Tuesday, 14 February 2017

Attack!

Attack!; war drama, USA, 1956; D: Robert Aldrich, S: Jack Palance, William Smithers, Eddie Albert, Robert Strauss, Lee Marvin

World War II, the Western Front, Europe. During an attack on the enemy positions, platoon leader Costa is horrified when the US Army captain, Cooney, refuses to send support to the battle, leaving thus many of Costa's men on the open to be shot down by the enemy. An alcoholic who is only interested in pleasing his dad, who is running for a judge, Cooney is an extremely unpopular commander of the unit, but Lieutenant Colonel Bartlett refuses Harry's suggestion to give Cooney a desk job instead, since he is a friend of Cooney's family. A new attack is ordered, this time on town La Nelle, and Costa once again leads his unit deep into the territory and conquers a small house, but Cooney once again fails to give them support, fearing the Nazi tanks, and thus many soldiers die while Costa has to retreat. In the Nazi counter-attack, Costa's hand is run over by a tank and he dies. Cooney wants to surrender in the basement, but is shot by Harry. When the Allies arrive, Bartlett refuses to punish Harry, instead agreeing to blame the enemy for Cooney's death.

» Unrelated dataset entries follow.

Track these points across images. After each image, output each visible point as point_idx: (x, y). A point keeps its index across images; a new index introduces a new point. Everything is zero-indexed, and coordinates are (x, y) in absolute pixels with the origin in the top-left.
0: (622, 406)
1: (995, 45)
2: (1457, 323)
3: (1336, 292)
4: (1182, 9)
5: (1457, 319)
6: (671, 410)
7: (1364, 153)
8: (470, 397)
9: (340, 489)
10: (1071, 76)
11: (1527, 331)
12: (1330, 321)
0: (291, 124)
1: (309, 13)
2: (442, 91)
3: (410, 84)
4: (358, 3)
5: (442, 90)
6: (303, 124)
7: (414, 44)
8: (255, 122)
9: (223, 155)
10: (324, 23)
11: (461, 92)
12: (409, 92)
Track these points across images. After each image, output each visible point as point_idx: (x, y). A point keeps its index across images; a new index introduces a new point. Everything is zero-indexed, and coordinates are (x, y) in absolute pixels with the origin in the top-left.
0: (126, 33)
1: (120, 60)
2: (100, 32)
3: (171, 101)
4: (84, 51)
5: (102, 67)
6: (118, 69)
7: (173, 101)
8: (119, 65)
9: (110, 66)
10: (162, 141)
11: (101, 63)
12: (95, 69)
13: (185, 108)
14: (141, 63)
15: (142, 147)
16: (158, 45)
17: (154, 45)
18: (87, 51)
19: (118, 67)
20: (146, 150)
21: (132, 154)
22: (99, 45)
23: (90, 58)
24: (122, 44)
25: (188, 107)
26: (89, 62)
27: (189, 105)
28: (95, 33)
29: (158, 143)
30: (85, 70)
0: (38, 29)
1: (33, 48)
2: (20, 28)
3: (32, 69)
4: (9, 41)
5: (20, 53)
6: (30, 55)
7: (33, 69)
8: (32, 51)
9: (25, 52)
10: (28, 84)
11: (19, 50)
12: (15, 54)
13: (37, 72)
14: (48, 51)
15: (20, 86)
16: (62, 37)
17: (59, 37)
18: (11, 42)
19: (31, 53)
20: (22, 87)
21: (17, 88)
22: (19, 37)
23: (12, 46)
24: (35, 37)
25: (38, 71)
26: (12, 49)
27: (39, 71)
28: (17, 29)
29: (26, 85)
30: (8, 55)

Just like almost all of his films, Robert Aldrich's "Attack!" is a bitter, dark, dirty, unglamourous, restless, cruel and fierce picture, even for a war film, and especially for the 50s cinema, bizarrely playing out with an unheard-off concept in which the rivalry between the enemies on the battle front is actually almost completely overshadowed by the sheer hate and rivalry between the people in the same unit, the soldiers and their own captain, Cooney, who is an alcoholic klutz whose incompetence costs them more and more lives out on pointless military actions. The fact that Cooney is covered by his friend, Lieutenant Colonel Bartlett (Lee Marvin in another fantastic 'tough' performance), just leads the soldiers to privately mock him too, as well: while waiting in row for coffee, one of them says this: "When you salute to Bartlett, you have to apologize to your own hand!" The sole sequence where the platoon is ordered to storm a house in the city, but they die like flies by the enemy fire because Cooney never fulfilled his promise about support for them, reminds of the senseless dying in Charge of the Light Brigade-style: rarely was war shown in such a cynical, even derisive way, which is why Aldrich was denied access to assistance by the US Army. The ending is creepy, showing the agony of slow death of wounded soldiers in a very memorable manner, advancing thus into a small "dark pearl" of the war genre. In Aldrich's world, there is no ideal, and even after the war, human relations will still carry the same signs of betrayal, lies, selfishness and violence in peace. Efficient and competent, "Attack!" is one of the better war films of the 50s.